Department of Experimental and Systems Pharmacology, College of Pharmacy, Washington State University, Spokane, WA, USA.
Dev Med Child Neurol. 2015 Jul;57(7):611-617. doi: 10.1111/dmcn.12668. Epub 2014 Dec 29.
Inherited disorders of gamma-aminobutyric acid (GABA) metabolism include succinic semialdehyde dehydrogenase (SSADH) and gamma-aminobutyric acid transaminase (GABA-T) deficiencies. The clinical features, pathophysiology, diagnosis, and management of both, and an updated list of mutations in the ALDH5A1 gene, which cause SSADH deficiency, are discussed. A database of 112 individuals (71 children and adolescents, and 41 adults) indicates that developmental delay and hypotonia are the most common symptoms arising from SSADH deficiency. Furthermore, epilepsy is present in two-thirds of SSADH-deficient individuals by adulthood. Research with murine genetic models and human participants, using [ C] flumazenil positron emission tomography (FMZ-PET) and transcranial magnetic stimulation, have led to therapeutic trials, and the identification of additional disruptions to GABA metabolism.
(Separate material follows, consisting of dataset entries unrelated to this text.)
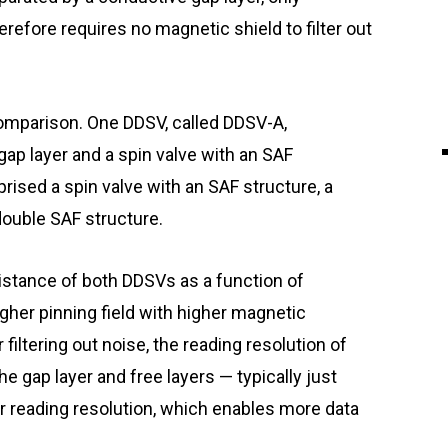
herefore requires no magnetic shield to filter out
omparison. One DDSV, called DDSV-A,
gap layer and a spin valve with an SAF
rised a spin valve with an SAF structure, a
double SAF structure.
istance of both DDSVs as a function of
gher pinning field with higher magnetic
 filtering out noise, the reading resolution of
he gap layer and free layers — typically just
 reading resolution, which enables more data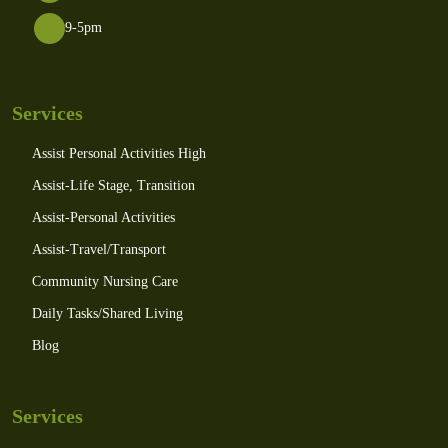
9-5pm
Services
Assist Personal Activities High
Assist-Life Stage, Transition
Assist-Personal Activities
Assist-Travel/Transport
Community Nursing Care
Daily Tasks/Shared Living
Blog
Services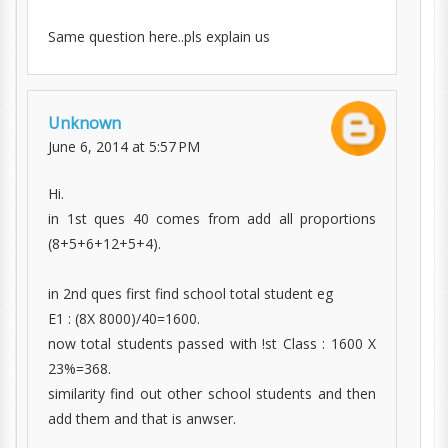
Same question here..pls explain us
Unknown
June 6, 2014 at 5:57 PM
Hi.
in 1st ques 40 comes from add all proportions
(8+5+6+12+5+4).
in 2nd ques first find school total student eg
E1 : (8X 8000)/40=1600.
now total students passed with !st Class : 1600 X
23%=368.
similarity find out other school students and then
add them and that is anwser.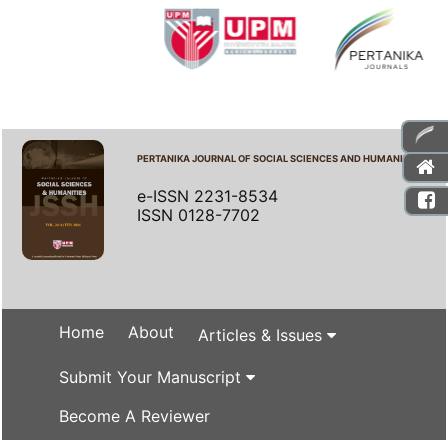
PERTANIKA JOURNAL OF SOCIAL SCIENCES AND HUMANITIES
e-ISSN 2231-8534
ISSN 0128-7702
Home
About
Articles & Issues
Submit Your Manuscript
Become A Reviewer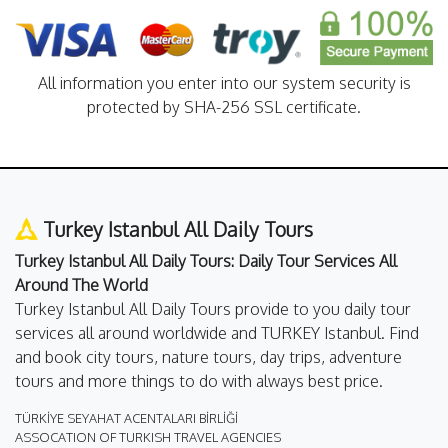
All information you enter into our system security is
protected by SHA-256 SSL certificate.
Turkey Istanbul All Daily Tours
Turkey Istanbul All Daily Tours: Daily Tour Services All
Around The World
Turkey Istanbul All Daily Tours provide to you daily tour
services all around worldwide and TURKEY Istanbul. Find
and book city tours, nature tours, day trips, adventure
tours and more things to do with always best price.
TÜRKİYE SEYAHAT ACENTALARI BİRLİĞİ
ASSOCATION OF TURKISH TRAVEL AGENCIES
Suggestions for new therapies have arisen from findings of GABAergic effects on autophagy, with enhanced activation of the mammalian target of rapamycin (mTOR) pathway. Details of known pathogenic mutations in the ALDH5A1 gene, three of which have not previously been reported, are summarized here. Investigations into disorders of GABA metabolism provide fundamental insights into the mechanisms underlying epilepsy, and support the importance of developing biomarkers and clinical trials. Comprehensive definition of phenotypes arising as a result of deficiencies in both SSADH and GABA-T may increase our understanding of the neurophysiological consequences of a hyper-GABAergic state.
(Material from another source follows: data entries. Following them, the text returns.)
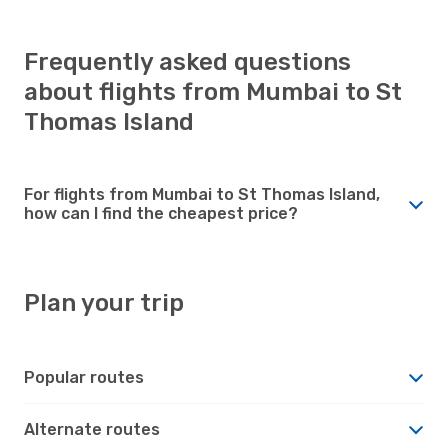
Frequently asked questions
about flights from Mumbai to St
Thomas Island
For flights from Mumbai to St Thomas Island,
how can I find the cheapest price?
Plan your trip
Popular routes
Alternate routes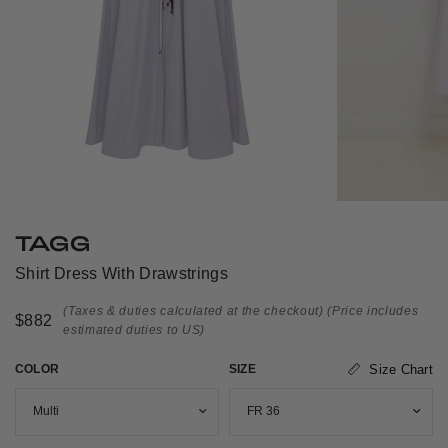
TAGG
Shirt Dress With Drawstrings
(Taxes & duties calculated at the checkout)
(Price includes
$882
estimated duties to US)
COLOR
SIZE
Size Chart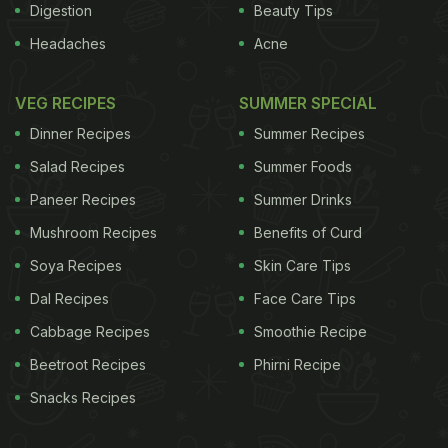
Digestion
Beauty Tips
Headaches
Acne
VEG RECIPES
SUMMER SPECIAL
Dinner Recipes
Summer Recipes
Salad Recipes
Summer Foods
Paneer Recipes
Summer Drinks
Mushroom Recipes
Benefits of Curd
Soya Recipes
Skin Care Tips
Dal Recipes
Face Care Tips
Cabbage Recipes
Smoothie Recipe
Beetroot Recipes
Phirni Recipe
Snacks Recipes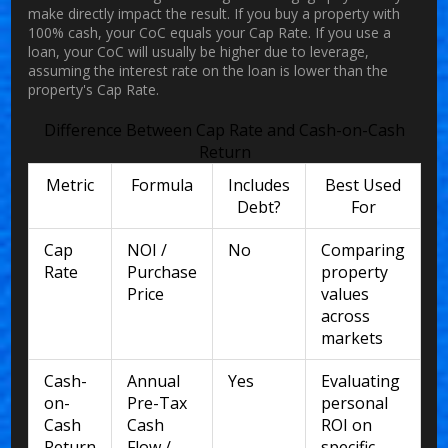
make directly impact the result. If you buy a property with
100% cash, your CoC equals your Cap Rate. If you use a
loan, your CoC will usually be higher due to leverage,
assuming the interest rate on the loan is lower than the
property's Cap Rate.
Difference Between Cap Rate and Cash-on-Cash
Return
Metric
Formula
Includes
Best Used
Debt?
For
Cap
NOI /
No
Comparing
Rate
Purchase
property
Price
values
across
markets
Cash-
Annual
Yes
Evaluating
on-
Pre-Tax
personal
Cash
Cash
ROI on
Return
Flow /
specific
γ-氨基丁酸(GABA)代谢的遗传性疾病包括琥珀酸半醛脱氢酶(SSADH)缺乏症和γ-氨基丁酸转氨酶(GABA-T)缺乏症。本文讨论了这两种疾病的临床特征、病理生理学、诊断和管理,以及导致SSADH缺乏症的ALDH5A1基因突变的最新列表。一个包含112名个体(71名儿童和青少年以及41名成年人)的数据库表明,发育迟缓与肌张力减退是SSADH缺乏症最常见的症状。此外,到成年期时,三分之二的SSADH缺乏症患者患有癫痫。利用[C]氟马西尼正电子发射断层扫描(FMZ-PET)和经颅磁刺激对小鼠遗传模型和人类受试者进行的研究已促成了治疗试验,并发现了GABA代谢的其他紊乱情况。对自噬的GABA能作用的研究结果提出了新的治疗建议,同时哺乳动物雷帕霉素靶蛋白(mTOR)途径的激活增强。本文总结了ALDH5A1基因中已知致病突变的详细信息,其中三个突变此前未曾报道。对GABA代谢紊乱的研究为癫痫的潜在机制提供了基本见解,并支持开发生物标志物和开展临床试验的重要性。全面定义由SSADH和GABA-T缺乏导致的表型可能会增进我们对高GABA能状态的神经生理后果的理解。